▸ **What is needed**:
Your answer should be one number, the count of lines in the records that carry the string "PlayStation".

*** Opening Material shown ***

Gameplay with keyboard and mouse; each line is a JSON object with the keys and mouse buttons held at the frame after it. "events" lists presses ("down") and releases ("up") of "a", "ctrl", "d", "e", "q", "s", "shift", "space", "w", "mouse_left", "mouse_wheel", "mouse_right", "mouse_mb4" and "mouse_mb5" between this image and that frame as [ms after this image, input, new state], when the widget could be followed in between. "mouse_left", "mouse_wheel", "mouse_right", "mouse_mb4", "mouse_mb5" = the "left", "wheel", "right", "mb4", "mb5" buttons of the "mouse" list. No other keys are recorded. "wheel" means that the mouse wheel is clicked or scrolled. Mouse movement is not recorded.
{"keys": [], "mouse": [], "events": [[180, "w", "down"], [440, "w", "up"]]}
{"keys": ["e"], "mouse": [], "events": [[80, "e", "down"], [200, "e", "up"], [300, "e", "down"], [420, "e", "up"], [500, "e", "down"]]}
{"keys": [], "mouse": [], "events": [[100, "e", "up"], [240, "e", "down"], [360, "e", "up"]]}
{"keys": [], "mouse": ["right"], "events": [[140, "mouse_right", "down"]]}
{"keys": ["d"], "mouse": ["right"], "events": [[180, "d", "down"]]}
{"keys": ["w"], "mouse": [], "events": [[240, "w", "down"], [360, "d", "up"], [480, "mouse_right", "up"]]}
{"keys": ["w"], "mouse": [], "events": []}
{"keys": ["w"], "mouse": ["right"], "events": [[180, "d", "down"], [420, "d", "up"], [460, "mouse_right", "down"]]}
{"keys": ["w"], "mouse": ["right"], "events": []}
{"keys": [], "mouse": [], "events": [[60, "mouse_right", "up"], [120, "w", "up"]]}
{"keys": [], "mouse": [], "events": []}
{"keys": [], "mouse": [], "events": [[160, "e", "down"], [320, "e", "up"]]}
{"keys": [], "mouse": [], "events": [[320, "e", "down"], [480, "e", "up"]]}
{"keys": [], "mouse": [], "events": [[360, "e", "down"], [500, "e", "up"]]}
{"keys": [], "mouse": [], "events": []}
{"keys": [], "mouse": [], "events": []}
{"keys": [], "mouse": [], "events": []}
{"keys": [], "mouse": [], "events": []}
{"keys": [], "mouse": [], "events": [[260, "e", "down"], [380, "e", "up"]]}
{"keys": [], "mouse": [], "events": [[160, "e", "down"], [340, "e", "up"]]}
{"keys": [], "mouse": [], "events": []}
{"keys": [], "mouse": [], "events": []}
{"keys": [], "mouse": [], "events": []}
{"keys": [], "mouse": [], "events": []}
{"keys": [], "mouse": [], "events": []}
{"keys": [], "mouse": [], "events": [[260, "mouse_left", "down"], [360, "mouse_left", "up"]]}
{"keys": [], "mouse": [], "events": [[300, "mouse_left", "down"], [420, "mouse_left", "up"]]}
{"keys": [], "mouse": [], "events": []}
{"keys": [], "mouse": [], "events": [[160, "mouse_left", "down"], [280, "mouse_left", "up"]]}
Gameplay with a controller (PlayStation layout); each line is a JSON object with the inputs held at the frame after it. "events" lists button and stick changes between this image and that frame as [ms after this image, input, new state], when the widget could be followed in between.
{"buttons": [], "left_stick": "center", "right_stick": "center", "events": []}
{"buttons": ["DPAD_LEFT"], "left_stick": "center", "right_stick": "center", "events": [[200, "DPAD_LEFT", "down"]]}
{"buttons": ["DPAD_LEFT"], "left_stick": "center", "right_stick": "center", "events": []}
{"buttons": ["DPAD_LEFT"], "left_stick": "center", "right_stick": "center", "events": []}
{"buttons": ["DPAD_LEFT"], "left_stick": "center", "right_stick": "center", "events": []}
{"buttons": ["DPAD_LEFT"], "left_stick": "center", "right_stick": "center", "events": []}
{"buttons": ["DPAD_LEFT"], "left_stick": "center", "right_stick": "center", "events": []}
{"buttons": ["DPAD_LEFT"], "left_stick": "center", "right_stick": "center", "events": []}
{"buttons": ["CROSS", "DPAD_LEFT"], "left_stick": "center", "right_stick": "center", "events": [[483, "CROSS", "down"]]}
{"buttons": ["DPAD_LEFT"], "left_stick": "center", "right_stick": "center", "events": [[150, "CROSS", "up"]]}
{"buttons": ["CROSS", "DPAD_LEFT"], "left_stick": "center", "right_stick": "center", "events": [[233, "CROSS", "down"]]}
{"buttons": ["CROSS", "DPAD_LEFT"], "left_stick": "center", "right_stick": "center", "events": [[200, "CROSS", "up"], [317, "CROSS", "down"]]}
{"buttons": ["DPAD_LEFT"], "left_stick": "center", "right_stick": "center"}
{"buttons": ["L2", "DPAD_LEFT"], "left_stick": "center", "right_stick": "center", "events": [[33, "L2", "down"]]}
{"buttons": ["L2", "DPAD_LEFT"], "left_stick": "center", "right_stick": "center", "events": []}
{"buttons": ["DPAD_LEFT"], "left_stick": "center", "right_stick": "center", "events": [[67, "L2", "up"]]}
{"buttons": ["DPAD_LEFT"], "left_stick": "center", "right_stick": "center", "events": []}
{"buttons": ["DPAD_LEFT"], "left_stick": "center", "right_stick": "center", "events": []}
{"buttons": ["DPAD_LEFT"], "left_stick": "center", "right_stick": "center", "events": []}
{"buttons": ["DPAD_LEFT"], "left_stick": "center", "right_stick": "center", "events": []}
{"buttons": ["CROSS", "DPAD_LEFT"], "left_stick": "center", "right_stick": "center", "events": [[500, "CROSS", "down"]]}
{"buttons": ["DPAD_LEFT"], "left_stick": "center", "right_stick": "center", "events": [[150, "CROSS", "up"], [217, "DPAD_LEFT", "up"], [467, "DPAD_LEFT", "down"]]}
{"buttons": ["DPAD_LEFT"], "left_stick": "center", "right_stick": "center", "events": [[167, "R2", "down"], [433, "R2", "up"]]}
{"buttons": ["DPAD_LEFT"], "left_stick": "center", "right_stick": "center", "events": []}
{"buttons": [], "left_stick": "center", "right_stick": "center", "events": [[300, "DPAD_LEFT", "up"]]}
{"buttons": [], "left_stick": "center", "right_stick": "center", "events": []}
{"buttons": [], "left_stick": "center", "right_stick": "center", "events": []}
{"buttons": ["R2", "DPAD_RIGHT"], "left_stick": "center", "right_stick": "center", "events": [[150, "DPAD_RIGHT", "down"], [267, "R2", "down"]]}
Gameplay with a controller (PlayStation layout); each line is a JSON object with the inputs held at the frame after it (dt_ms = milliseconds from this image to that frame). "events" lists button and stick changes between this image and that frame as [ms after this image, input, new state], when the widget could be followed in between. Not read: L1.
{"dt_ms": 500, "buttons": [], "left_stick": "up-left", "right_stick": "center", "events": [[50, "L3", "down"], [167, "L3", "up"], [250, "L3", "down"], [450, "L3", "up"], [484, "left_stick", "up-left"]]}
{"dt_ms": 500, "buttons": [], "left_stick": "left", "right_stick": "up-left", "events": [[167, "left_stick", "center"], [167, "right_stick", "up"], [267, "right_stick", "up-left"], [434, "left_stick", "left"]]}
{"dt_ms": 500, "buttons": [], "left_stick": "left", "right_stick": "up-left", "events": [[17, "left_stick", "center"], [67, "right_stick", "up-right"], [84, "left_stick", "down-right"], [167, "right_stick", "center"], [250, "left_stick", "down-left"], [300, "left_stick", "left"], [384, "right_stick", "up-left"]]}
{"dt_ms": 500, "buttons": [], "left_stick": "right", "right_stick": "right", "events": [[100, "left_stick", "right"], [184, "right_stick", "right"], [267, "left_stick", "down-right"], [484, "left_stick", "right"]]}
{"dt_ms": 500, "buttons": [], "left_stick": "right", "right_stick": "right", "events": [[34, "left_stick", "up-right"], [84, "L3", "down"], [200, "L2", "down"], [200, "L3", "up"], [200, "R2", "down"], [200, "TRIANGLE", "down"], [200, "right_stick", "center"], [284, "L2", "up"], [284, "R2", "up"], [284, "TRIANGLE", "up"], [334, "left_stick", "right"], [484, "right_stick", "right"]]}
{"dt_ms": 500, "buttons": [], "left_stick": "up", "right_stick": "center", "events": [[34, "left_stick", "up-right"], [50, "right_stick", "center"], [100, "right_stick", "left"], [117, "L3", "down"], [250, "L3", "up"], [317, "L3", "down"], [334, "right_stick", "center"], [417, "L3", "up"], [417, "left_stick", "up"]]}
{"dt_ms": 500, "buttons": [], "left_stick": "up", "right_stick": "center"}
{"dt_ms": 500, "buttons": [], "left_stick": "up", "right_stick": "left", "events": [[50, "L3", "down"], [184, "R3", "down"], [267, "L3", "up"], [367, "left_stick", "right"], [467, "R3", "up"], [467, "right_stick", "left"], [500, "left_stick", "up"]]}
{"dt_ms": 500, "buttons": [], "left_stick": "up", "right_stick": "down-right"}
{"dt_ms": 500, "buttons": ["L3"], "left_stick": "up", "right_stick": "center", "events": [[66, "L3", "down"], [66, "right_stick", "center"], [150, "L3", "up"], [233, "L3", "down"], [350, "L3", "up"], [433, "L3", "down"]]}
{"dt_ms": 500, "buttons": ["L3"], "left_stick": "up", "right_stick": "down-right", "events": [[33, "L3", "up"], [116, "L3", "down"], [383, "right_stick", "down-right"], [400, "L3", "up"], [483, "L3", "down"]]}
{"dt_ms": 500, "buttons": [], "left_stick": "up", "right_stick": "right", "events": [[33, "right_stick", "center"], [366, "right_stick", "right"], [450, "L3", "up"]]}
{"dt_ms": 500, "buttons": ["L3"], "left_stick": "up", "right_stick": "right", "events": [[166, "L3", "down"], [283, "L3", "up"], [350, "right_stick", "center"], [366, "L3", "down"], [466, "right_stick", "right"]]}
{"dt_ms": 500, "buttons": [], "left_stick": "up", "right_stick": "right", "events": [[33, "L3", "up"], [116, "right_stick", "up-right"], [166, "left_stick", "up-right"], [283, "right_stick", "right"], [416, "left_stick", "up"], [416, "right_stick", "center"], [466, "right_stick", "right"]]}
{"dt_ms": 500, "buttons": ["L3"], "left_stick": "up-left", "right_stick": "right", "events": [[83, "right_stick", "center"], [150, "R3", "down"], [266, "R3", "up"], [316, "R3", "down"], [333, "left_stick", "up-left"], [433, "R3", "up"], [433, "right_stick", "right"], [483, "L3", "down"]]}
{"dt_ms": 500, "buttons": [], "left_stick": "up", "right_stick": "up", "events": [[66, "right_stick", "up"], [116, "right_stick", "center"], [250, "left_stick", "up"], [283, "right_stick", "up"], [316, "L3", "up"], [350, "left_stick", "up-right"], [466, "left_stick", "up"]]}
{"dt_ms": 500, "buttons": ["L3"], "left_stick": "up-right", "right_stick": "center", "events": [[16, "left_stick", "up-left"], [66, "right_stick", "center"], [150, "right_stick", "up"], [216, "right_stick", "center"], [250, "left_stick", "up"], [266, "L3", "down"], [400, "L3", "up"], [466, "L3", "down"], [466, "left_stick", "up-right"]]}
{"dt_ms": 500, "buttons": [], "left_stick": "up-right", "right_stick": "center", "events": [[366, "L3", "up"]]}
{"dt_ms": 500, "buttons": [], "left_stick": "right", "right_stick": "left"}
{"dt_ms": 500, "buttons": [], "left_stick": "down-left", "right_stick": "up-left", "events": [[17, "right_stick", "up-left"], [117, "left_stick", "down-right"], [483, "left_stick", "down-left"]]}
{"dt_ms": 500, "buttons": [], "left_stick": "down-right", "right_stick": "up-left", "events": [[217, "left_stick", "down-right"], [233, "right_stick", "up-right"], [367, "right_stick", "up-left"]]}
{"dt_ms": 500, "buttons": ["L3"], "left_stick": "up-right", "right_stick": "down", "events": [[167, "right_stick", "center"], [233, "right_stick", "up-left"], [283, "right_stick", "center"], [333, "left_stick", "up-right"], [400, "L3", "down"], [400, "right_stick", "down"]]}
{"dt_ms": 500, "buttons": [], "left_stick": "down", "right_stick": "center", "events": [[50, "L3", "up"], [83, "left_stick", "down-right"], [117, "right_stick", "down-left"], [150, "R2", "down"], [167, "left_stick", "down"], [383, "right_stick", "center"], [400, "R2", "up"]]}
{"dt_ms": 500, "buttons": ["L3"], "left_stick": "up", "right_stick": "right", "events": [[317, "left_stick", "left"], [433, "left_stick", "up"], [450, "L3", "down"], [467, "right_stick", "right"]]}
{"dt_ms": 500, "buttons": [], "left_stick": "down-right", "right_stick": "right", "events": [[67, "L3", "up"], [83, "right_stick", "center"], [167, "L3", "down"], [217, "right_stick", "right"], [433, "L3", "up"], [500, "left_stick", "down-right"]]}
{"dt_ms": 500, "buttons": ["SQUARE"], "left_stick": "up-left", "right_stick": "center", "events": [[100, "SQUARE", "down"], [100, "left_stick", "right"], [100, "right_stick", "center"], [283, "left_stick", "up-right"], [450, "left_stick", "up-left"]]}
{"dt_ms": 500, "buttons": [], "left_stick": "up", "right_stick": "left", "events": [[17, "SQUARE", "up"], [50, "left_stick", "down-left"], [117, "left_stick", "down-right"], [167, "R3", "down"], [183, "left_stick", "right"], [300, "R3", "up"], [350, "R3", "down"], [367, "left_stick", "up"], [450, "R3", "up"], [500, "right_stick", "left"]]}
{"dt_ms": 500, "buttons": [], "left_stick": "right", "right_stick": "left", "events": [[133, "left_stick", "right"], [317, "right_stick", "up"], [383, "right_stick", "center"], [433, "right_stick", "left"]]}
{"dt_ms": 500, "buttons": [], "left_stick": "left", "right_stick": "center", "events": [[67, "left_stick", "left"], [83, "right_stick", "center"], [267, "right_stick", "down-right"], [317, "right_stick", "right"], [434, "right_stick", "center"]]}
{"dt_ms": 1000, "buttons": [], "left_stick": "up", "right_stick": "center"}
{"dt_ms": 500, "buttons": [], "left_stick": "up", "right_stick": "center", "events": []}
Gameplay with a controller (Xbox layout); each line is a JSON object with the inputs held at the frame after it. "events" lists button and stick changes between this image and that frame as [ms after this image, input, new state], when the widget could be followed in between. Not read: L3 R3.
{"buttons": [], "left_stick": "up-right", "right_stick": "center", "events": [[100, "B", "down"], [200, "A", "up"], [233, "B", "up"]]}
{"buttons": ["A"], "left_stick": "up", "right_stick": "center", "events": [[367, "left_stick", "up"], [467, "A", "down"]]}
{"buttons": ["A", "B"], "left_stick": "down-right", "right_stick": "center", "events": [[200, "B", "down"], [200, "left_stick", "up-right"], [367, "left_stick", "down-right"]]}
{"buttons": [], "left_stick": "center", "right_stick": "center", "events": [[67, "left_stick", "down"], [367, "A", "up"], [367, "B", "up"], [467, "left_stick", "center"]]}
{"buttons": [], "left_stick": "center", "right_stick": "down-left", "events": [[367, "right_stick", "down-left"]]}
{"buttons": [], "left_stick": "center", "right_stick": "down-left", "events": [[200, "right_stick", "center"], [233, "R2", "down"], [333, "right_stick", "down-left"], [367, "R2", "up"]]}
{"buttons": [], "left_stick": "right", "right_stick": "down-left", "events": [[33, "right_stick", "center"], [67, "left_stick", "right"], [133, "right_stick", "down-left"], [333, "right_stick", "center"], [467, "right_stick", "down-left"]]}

*** Closing Material shown ***

▸ **Solution for this exercise**:
2